**Problem details:** Please say how many lines in the material include the string "input", and nothing else.

**Supplied data:**
————————

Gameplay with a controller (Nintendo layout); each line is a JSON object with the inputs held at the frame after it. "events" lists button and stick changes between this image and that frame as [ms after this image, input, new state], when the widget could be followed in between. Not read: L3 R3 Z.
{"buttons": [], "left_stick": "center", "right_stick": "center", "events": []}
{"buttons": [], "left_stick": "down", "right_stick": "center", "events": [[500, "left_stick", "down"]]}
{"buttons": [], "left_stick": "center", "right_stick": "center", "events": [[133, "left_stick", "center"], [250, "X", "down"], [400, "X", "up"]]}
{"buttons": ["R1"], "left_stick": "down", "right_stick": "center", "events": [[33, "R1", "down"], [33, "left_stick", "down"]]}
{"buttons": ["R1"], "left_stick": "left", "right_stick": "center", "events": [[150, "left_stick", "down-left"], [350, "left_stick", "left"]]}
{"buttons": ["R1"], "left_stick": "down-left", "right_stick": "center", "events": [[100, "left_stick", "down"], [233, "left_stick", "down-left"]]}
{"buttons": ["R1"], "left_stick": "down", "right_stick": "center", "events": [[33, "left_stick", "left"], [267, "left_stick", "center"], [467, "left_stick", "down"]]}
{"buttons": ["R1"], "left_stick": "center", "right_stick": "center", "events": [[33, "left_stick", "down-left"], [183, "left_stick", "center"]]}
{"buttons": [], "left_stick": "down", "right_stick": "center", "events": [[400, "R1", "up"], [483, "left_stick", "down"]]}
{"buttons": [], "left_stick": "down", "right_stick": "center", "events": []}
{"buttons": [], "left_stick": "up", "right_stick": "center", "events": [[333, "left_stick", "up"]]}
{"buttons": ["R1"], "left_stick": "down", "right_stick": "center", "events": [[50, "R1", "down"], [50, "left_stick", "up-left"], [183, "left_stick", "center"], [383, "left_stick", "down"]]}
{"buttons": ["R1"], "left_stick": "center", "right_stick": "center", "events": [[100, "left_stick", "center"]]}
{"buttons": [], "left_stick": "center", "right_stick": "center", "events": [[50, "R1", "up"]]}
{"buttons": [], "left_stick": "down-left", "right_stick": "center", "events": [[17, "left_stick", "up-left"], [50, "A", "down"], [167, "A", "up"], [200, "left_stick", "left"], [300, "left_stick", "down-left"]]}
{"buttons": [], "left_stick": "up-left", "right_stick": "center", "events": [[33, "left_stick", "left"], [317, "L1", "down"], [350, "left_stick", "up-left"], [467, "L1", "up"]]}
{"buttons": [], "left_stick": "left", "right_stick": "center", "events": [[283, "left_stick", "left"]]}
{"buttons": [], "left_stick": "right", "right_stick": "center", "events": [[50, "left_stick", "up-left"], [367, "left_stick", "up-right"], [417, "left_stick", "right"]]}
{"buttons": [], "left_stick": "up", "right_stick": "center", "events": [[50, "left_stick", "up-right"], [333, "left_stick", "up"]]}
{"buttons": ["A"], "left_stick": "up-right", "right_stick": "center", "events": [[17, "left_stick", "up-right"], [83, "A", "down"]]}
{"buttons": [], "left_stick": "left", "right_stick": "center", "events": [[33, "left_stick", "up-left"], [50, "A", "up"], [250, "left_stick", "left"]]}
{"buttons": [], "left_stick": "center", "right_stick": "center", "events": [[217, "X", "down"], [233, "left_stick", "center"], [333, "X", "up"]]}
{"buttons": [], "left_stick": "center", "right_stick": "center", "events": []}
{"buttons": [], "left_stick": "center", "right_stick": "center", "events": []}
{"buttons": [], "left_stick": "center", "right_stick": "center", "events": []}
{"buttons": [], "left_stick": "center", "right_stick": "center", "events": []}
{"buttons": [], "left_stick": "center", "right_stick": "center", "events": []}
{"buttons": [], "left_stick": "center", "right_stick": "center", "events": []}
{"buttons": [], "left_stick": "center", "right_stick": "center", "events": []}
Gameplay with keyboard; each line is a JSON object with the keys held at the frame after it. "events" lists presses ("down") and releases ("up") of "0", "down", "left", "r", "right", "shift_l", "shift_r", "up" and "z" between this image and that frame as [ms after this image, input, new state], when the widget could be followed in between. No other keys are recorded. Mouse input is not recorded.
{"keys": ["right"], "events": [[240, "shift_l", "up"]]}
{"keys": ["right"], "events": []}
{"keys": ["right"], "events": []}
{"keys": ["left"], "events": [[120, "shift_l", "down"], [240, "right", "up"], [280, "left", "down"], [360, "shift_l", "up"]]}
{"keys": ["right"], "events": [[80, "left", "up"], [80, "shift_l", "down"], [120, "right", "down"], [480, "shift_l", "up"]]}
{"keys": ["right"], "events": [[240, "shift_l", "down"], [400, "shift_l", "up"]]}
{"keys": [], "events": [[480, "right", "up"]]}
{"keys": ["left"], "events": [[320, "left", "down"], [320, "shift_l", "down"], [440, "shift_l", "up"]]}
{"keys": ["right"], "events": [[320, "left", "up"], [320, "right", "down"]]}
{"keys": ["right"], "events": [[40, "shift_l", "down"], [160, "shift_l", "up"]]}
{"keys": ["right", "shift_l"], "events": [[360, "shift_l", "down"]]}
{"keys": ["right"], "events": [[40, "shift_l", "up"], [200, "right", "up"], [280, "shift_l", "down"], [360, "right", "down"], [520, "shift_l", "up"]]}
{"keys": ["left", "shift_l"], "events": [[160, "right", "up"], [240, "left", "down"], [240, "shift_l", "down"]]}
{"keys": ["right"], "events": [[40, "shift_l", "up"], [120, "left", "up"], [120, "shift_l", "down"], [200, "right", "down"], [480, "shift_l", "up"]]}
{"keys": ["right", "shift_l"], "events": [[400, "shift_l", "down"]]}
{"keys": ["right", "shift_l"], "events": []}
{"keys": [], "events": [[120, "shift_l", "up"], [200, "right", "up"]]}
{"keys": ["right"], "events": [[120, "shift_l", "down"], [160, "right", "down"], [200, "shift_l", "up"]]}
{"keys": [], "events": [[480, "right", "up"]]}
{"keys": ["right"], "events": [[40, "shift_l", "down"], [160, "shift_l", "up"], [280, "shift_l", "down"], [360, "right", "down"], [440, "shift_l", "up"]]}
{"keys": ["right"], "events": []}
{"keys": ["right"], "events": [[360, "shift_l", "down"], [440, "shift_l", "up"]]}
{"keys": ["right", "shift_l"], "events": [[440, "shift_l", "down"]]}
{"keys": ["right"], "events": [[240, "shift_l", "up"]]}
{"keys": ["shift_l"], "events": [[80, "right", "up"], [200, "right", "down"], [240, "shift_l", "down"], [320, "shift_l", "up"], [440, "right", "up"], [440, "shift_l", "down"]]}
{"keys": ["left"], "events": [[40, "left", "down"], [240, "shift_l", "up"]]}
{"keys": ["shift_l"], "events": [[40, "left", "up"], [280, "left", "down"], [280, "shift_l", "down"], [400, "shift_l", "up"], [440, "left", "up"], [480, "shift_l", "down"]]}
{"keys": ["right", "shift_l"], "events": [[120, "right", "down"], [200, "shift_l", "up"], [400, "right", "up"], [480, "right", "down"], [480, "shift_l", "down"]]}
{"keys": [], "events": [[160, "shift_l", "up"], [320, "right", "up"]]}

————————

**Solution to this task:** 2